## EXCERPT
5. The combustor of claim 4, further comprising a passage formed
through the insert support for conveying a fluid to cool the burner
insert.
6. The combustor of claim 5, wherein the insert support further
comprises an impingement plate defining a plenum for receiving the
fluid and further comprising a plurality of holes for directing the
fluid to impinge on a face of the burner insert opposed the
combustion chamber.
7. The combustor of claim 4, wherein the burner insert further
comprises an outside diameter smaller than an inside diameter of
the basket so that an annular gap is formed at least along a
portion of a circumference of the burner insert between the burner
insert and the basket for allowing a fluid to flow into a
downstream combustion chamber.
8. The combustor of claim 4, wherein the basket further comprises a
plurality of passageways circumferentially positioned proximate to
and downstream of the burner insert for allowing air to flow into
the combustion chamber proximate the burner insert.
9. A combustor comprising: a cylindrical basket having an axis; a
burner assembly disposed within the basket and separated from the
basket by an annular space, the burner assembly configured to
discharge a fuel/air mixture into a combustion chamber downstream
of the burner assembly; a burner insert disposed in the annular
space, the insert having a downstream face exposed to the
combustion chamber and perpendicular to the axis of the basket; a
fluid flow path defined between at least a portion of the basket
and a concentric casing spaced radially away from the basket for
directing air in a direction opposite from a direction of flow of
the air/fuel mixture through the burner assembly; a flow reversal
region, in fluid communication with the fluid flow path, proximate
an inlet of the burner assembly for redirecting the air into the
inlet of the burner assembly; and a fuel delivery mechanism
disposed in the flow reversal region.
10. The combustor of claim 9, further comprising a liner support,
attached to the casing, for attaching a combustor liner to the
liner support with removable fasteners.
11. The combustor of claim 10, wherein the liner support further
comprises a plurality of standoff tabs to space the burner insert
away from a downstream end of the liner support, the standoff tabs
spaced apart and extending away from the downstream end of the
liner support for allowing air to flow around a downstream end of
the liner support between the standoff tabs.

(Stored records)
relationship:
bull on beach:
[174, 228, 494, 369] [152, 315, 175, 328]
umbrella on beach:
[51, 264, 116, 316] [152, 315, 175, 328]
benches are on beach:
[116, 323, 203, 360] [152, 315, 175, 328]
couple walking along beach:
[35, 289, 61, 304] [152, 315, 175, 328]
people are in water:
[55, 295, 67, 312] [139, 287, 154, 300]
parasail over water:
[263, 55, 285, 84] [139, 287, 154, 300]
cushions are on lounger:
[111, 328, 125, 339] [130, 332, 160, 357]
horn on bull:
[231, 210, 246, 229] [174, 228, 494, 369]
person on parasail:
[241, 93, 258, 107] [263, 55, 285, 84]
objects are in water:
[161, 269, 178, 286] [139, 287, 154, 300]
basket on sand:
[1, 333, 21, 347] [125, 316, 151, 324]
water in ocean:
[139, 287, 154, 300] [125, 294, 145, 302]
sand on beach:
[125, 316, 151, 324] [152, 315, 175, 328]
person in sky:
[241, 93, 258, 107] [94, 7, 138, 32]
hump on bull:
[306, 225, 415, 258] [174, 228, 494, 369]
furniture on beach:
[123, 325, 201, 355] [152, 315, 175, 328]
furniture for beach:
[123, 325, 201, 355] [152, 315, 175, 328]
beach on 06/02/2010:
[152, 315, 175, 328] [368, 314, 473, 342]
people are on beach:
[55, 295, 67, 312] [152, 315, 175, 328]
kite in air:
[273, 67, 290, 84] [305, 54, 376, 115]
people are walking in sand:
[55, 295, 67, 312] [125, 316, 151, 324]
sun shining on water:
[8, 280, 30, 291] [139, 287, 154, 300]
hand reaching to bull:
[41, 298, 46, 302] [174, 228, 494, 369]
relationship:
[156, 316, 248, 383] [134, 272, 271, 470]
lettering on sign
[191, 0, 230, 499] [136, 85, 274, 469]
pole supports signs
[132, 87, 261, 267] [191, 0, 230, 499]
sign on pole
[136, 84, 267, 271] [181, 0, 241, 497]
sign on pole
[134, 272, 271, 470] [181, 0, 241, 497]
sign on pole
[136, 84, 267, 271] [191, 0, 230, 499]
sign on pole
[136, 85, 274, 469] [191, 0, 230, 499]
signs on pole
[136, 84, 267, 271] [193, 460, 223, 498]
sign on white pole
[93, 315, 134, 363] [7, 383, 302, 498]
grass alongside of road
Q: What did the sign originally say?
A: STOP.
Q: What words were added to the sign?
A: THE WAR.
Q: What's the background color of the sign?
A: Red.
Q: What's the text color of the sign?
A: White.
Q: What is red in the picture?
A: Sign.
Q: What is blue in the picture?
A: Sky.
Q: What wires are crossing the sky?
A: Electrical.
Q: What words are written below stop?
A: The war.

* * *

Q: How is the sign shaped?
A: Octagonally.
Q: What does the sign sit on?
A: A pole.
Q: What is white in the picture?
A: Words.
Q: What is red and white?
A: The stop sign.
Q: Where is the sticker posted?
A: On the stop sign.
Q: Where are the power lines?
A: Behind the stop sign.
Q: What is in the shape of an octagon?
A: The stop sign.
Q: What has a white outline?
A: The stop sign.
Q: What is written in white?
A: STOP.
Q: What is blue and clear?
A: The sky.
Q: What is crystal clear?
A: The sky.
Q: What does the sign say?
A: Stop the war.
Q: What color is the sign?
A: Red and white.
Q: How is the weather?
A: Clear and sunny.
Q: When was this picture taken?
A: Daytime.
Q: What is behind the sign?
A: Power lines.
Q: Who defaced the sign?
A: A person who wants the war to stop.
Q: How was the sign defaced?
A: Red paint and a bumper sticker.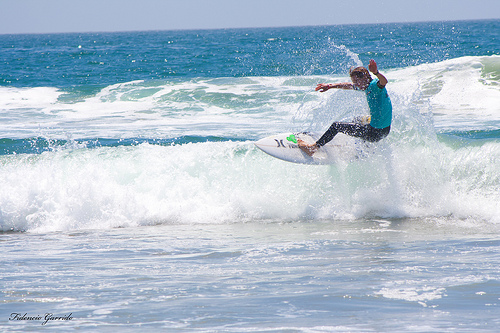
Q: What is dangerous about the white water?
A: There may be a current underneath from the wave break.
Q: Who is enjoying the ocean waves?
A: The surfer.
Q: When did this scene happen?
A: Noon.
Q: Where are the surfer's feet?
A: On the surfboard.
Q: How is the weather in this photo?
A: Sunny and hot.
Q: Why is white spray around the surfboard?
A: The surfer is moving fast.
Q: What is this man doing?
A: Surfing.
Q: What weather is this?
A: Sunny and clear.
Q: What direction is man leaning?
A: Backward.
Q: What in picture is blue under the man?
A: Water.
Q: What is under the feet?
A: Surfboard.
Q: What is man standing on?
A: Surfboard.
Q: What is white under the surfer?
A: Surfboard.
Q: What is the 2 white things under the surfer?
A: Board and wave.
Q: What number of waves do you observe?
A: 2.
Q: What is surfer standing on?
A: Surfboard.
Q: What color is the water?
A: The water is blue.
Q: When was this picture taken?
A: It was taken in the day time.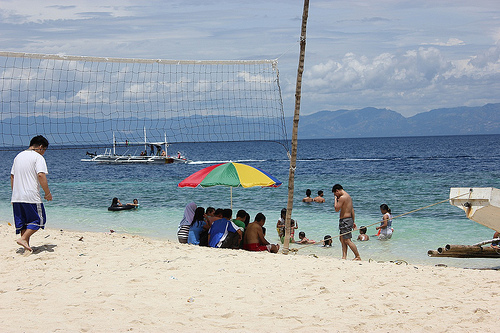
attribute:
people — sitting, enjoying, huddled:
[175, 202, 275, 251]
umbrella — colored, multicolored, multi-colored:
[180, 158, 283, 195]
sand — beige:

## PROBLEMS TO SOLVE
• a. In the combustor claims, what does the impingement plate define?
• b. Quote the stretch of the combustor claims from "5. The combustor" through "downstream combustion chamber.".
• c. Extend the combustor claims beyond their last sentence.

## EXPECTED ANSWERS
• a. A plenum for receiving the fluid.

• b.
5. The combustor of claim 4, further comprising a passage formed
through the insert support for conveying a fluid to cool the burner
insert.
6. The combustor of claim 5, wherein the insert support further
comprises an impingement plate defining a plenum for receiving the
fluid and further comprising a plurality of holes for directing the
fluid to impinge on a face of the burner insert opposed the
combustion chamber.
7. The combustor of claim 4, wherein the burner insert further
comprises an outside diameter smaller than an inside diameter of
the basket so that an annular gap is formed at least along a
portion of a circumference of the burner insert between the burner
insert and the basket for allowing a fluid to flow into a
downstream combustion chamber.

• c.
12. A gas turbine combustor comprising: a cylindrical basket having
an axis; a single main burner assembly disposed within the basket;
and a burner insert assembly disposed in an annular space between
the burner assembly and the basket, the burner insert assembly
further comprising: an annular burner insert having a face
perpendicular to the axis of the basket, the insert comprising a
generally J-shaped cross section forming a circumferential mounting
lip around an inside diameter of the burner insert, the mounting
lip oriented radially outward from a central axis of the insert;
and an annular insert support for supporting the burner insert, the
insert support protected from exposure to hot combustion products
by the burner insert, the insert support comprising a
circumferential recess formed therein around an inside diameter of
the insert support and extending radially outward into the support
for receiving the at least two arcuate portions allowing assembly
of the respective portions onto the burner insert and connection of
the portions so that the mounting lip is retained within the
circumferential recess to allow the burner insert to be removably
attached to the insert support for selective replacement.
13. The burner insert assembly of claim 12, further comprising a
passage formed through the insert support for conveying a fluid
flow from an upstream face of the insert support to a downstream
face of the insert support.
14. The burner insert assembly of claim 13 further comprising an
impingement plate attached to the downstream face of the burner
support, the impingement plate defining a plenum for receiving the
fluid flow and further comprising a plurarity of holes for
directing the fluid flow to impinge on an upstream face of the
burner insert.
15. The burner insert assembly of claim 12, further comprising a
ring seal for aligning and sealing the burner insert assembly
against the burner assembly.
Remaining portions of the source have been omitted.